[PASSAGE SHOWN — start]
Using Tabula on your Digital Ocean or AWS EC2 server
Running Tabula on a server - whether it’s a Digital Ocean server or an AWS/EC2 server - is pretty easy, and allows you a lot of flexibility to might otherwise not have.
When you run Tabula on your own computer, you’re running a “local server”, a.k.a. your computer becomes a server. This makes it easy to adapt to run on a real server! But why would you want to do that?
Need extra RAM for Tabula but don’t want to buy a new computer? If you run a Digital Ocean or AWS server, you can have all the RAM you want!
Trying to teach a class but not everyone has permissions to run or install Tabula on their machine? If you run a Digital Ocean or AWS server, you can create one server that everyone can use!
Create your server
Create a new server using Ubuntu. I’m only using 1GB of RAM in the example below, but having more RAM is always better.
If you need help creating a new server, read my documentation on creating and setting up a Digital Ocean server. If you’re using AWS/EC2, that’s okay, the rest of this will be more or less the same.
Connect to your server
Use SSH to connect to your server as the root
user. When I connect give the server a specific SSH key to use, which is the -i ~/.ssh/foundations_key
part.
ssh -i ~/.ssh/foundations_key root@12.34.56.78
Instead of 12.34.56.78
you’ll use the IP address of your server.
When it tells you “The authenticity of host ‘12.34.56.78 (12.34.56.78)’ can’t be established” just type “yes” - your computer is just warning you it hasn’t seen the server before and wants to know if you can trust it.
Setting up the server
Once you’re connected, you’ll want to download and unzip Tabula. We’re specifically using the 1.1.1
release here, although by the time you read this a newer version might be out. We’re also installing the unzip
utility because it doesn’t automatically come with the server.
wget https://github.com/tabulapdf/tabula/releases/download/v1.1.1/tabula-jar-1.1.1.zip
apt install unzip
unzip tabula-jar-1.1.1.zip
Installing java on the server
Tabula is a Java application, which means we need to install Java on the server. Install it with
apt install default-jre
JRE stands for Java Runtime Enviroment. It will ask if you really want to install it (y
es!) and take a little time to download and install all of the pieces.
If you get the message
Error: Could not find the 'java' executable at '', are you sure your JAVA_HOME environment variable is pointing to a proper java installation?
when trying to run Tabula later, Java was not successfully installed.
Running Tabula
Now we’ll want to tell the java
command to go find the tabula.jar
program inside of the tabula
directory and to run it.
java -Dfile.encoding=utf-8 -Xms256M -Xmx1024M -jar tabula/tabula.jar
Give it a minute to warm up, and you’ll see something like the following:
============================================================
http://127.0.0.1:8080
============================================================
should we open browser?
[PASSAGE SHOWN — finish]
* WRITTEN TASK A:
Please find every line in the entries that contains the word "Artikel", matching case.
[RECORDS TO USE — start]
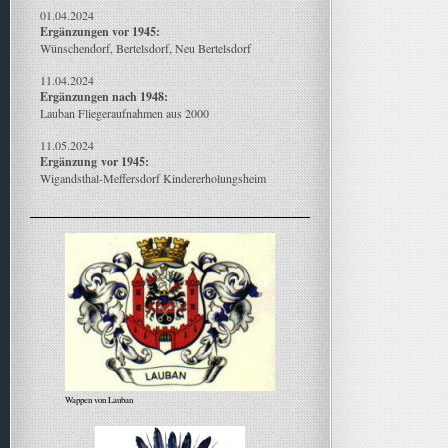
01.04.2024
Ergänzungen vor 1945:
Wünschendorf, Bertelsdorf, Neu Bertelsdorf
11.04.2024
Ergänzungen nach 1948:
Lauban Fliegeraufnahmen aus 2000
11.05.2024
Ergänzung
vor 1945:
Wigandsthal-Meffersdorf Kindererholungsheim
Wappen von Lauban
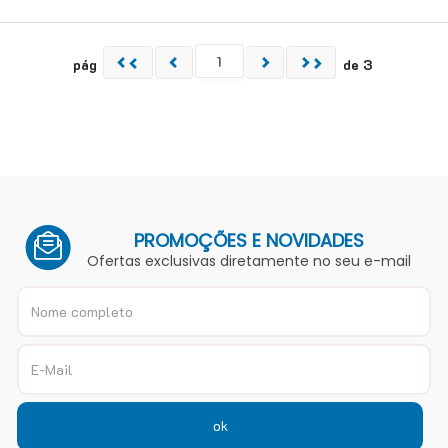
pág
de 3
PROMOÇÕES E NOVIDADES
Ofertas exclusivas diretamente no seu e-mail
ok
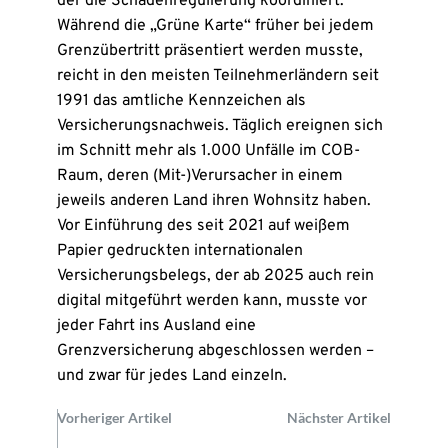
der die Schadenregulierung koordiniert.
Während die „Grüne Karte“ früher bei jedem
Grenzübertritt präsentiert werden musste,
reicht in den meisten Teilnehmerländern seit
1991 das amtliche Kennzeichen als
Versicherungsnachweis. Täglich ereignen sich
im Schnitt mehr als 1.000 Unfälle im COB-
Raum, deren (Mit-)Verursacher in einem
jeweils anderen Land ihren Wohnsitz haben.
Vor Einführung des seit 2021 auf weißem
Papier gedruckten internationalen
Versicherungsbelegs, der ab 2025 auch rein
digital mitgeführt werden kann, musste vor
jeder Fahrt ins Ausland eine
Grenzversicherung abgeschlossen werden –
und zwar für jedes Land einzeln.
Vorheriger Artikel
Nächster Artikel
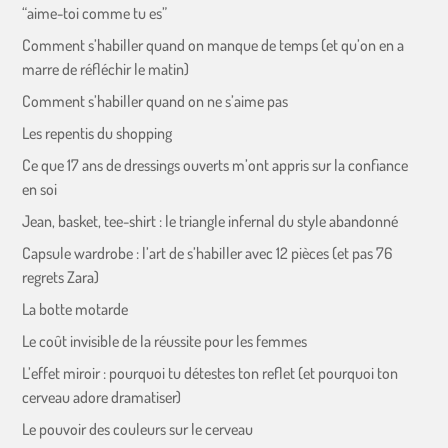
“aime-toi comme tu es”
Comment s’habiller quand on manque de temps (et qu’on en a
marre de réfléchir le matin)
Comment s’habiller quand on ne s’aime pas
Les repentis du shopping
Ce que 17 ans de dressings ouverts m’ont appris sur la confiance
en soi
Jean, basket, tee-shirt : le triangle infernal du style abandonné
Capsule wardrobe : l’art de s’habiller avec 12 pièces (et pas 76
regrets Zara)
La botte motarde
Le coût invisible de la réussite pour les femmes
L’effet miroir : pourquoi tu détestes ton reflet (et pourquoi ton
cerveau adore dramatiser)
Le pouvoir des couleurs sur le cerveau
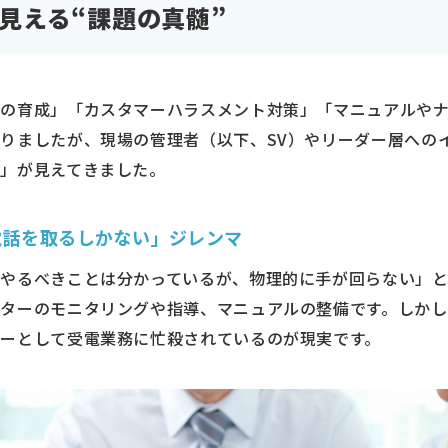
ら見える“課題の真髄”
ーの育成」「カスタマーハラスメント対策」「マニュアルや
りましたが、現場の管理者（以下、SV）やリーダー層への
」が見えてきました。
電話を取るしかない」ジレンマ
やるべきことは分かっているが、物理的に手が回らない」と
ターのモニタリングや指導、マニュアルの整備です。しか
ーとして受電業務に忙殺されているのが現実です。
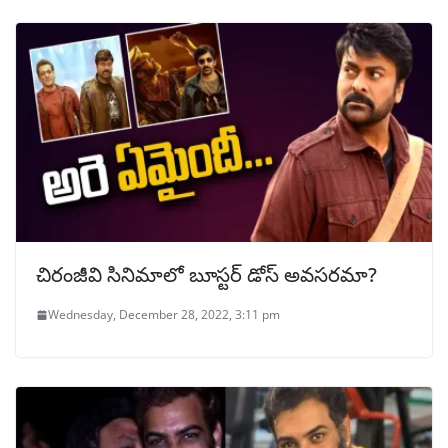
చిరంజీవి సినిమాలో బూస్టర్ డోస్ అవసరమా?
Wednesday, December 28, 2022, 3:11 pm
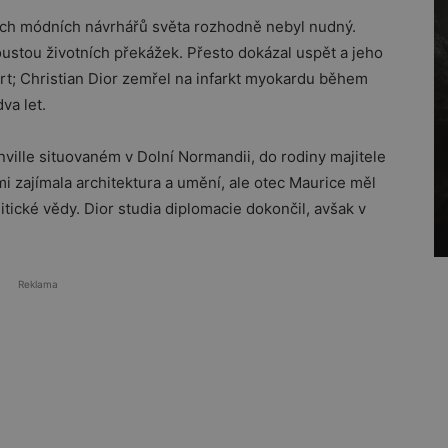
ích módních návrhářů světa rozhodně nebyl nudný.
ustou životních překážek. Přesto dokázal uspět a jeho
t; Christian Dior zemřel na infarkt myokardu během
va let.
ville situovaném v Dolní Normandii, do rodiny majitele
i zajímala architektura a umění, ale otec Maurice měl
itické vědy. Dior studia diplomacie dokončil, avšak v
Reklama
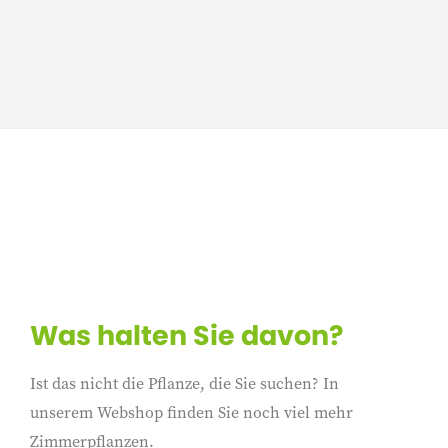
Was halten Sie davon?
Ist das nicht die Pflanze, die Sie suchen? In
unserem Webshop finden Sie noch viel mehr
Zimmerpflanzen.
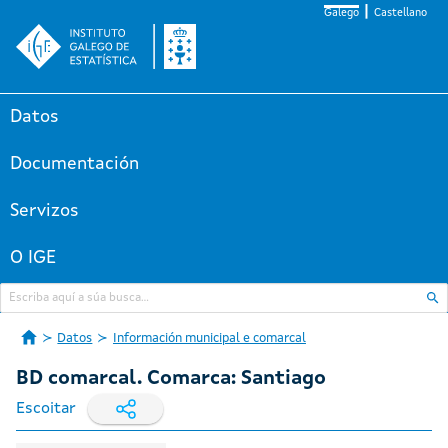
Galego
Castellano
Datos
Documentación
Servizos
O IGE
Datos
Información municipal e comarcal
BD comarcal. Comarca: Santiago
Escoitar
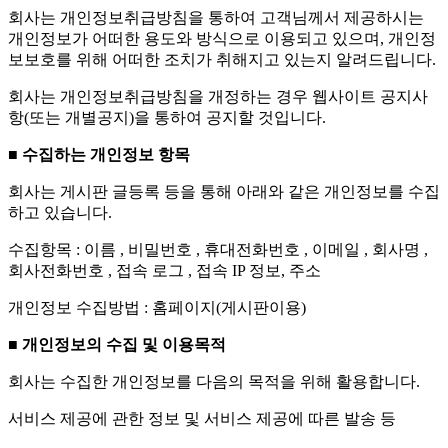
회사는 개인정보취급방침을 통하여 고객님께서 제공하시는
개인정보가 어떠한 용도와 방식으로 이용되고 있으며, 개인정
보보호를 위해 어떠한 조치가 취해지고 있는지 알려드립니다.
회사는 개인정보취급방침을 개정하는 경우 웹사이트 공지사
항(또는 개별공지)을 통하여 공지할 것입니다.
■ 수집하는 개인정보 항목
회사는 게시판 글등록 등을 통해 아래와 같은 개인정보를 수집
하고 있습니다.
수집항목 : 이름 , 비밀번호 , 휴대전화번호 , 이메일 , 회사명 ,
회사전화번호 , 접속 로그 , 접속 IP 정보, 주소
개인정보 수집방법 : 홈페이지(게시판이용)
■ 개인정보의 수집 및 이용목적
회사는 수집한 개인정보를 다음의 목적을 위해 활용합니다.
서비스 제공에 관한 정보 및 서비스 제공에 따른 발송 등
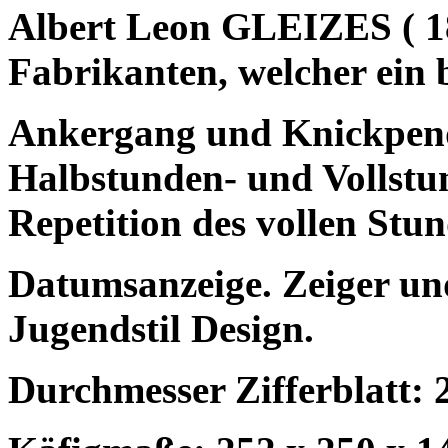
Albert Leon GLEIZES ( 18
Fabrikanten, welcher ein
Ankergang und Knickpende
Halbstunden- und Vollstu
Repetition des vollen Stu
Datumsanzeige. Zeiger und
Jugendstil Design.
Durchmesser Zifferblatt: 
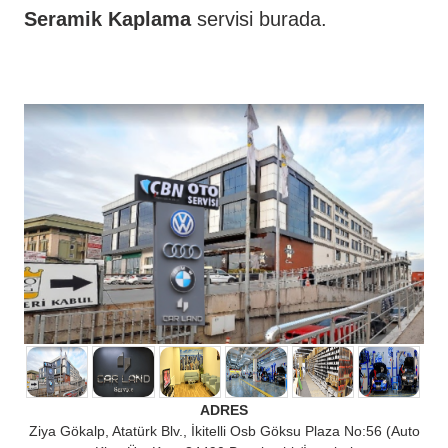
Seramik Kaplama
servisi burada.
ADRES
Ziya Gökalp, Atatürk Blv., İkitelli Osb Göksu Plaza No:56 (Auto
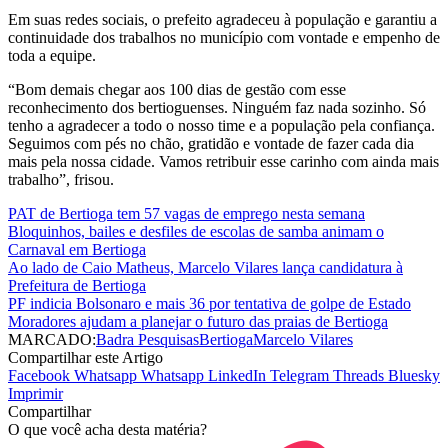
Em suas redes sociais, o prefeito agradeceu à população e garantiu a
continuidade dos trabalhos no município com vontade e empenho de
toda a equipe.
“Bom demais chegar aos 100 dias de gestão com esse
reconhecimento dos bertioguenses. Ninguém faz nada sozinho. Só
tenho a agradecer a todo o nosso time e a população pela confiança.
Seguimos com pés no chão, gratidão e vontade de fazer cada dia
mais pela nossa cidade. Vamos retribuir esse carinho com ainda mais
trabalho”, frisou.
PAT de Bertioga tem 57 vagas de emprego nesta semana
Bloquinhos, bailes e desfiles de escolas de samba animam o
Carnaval em Bertioga
Ao lado de Caio Matheus, Marcelo Vilares lança candidatura à
Prefeitura de Bertioga
PF indicia Bolsonaro e mais 36 por tentativa de golpe de Estado
Moradores ajudam a planejar o futuro das praias de Bertioga
MARCADO:
Badra Pesquisas
Bertioga
Marcelo Vilares
Compartilhar este Artigo
Facebook
Whatsapp
Whatsapp
LinkedIn
Telegram
Threads
Bluesky
Imprimir
Compartilhar
O que você acha desta matéria?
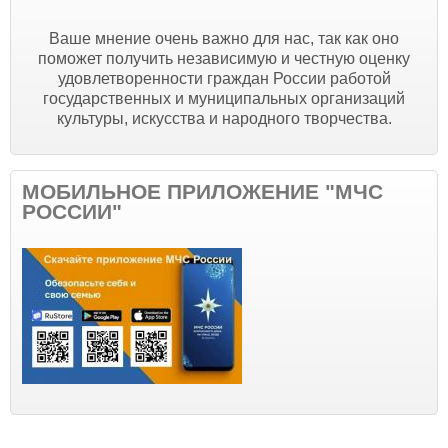
Ваше мнение очень важно для нас, так как оно
поможет получить независимую и честную оценку
удовлетворенности граждан России работой
государственных и муниципальных организаций
культуры, искусства и народного творчества.
МОБИЛЬНОЕ ПРИЛОЖЕНИЕ "МЧС
РОССИИ"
[RECORDS TO USE — finish]
* WRITTEN TASK B:
Rewrite the stretch of the Tabula server guide from "When you run" through "RAM you want!", changing "computer" to "laptop".

* RESPONSE A:
Vorheriger Artikel
Nächster Artikel

* RESPONSE B:
When you run Tabula on your own laptop, you’re running a “local server”, a.k.a. your laptop becomes a server. This makes it easy to adapt to run on a real server! But why would you want to do that?
Need extra RAM for Tabula but don’t want to buy a new laptop? If you run a Digital Ocean or AWS server, you can have all the RAM you want!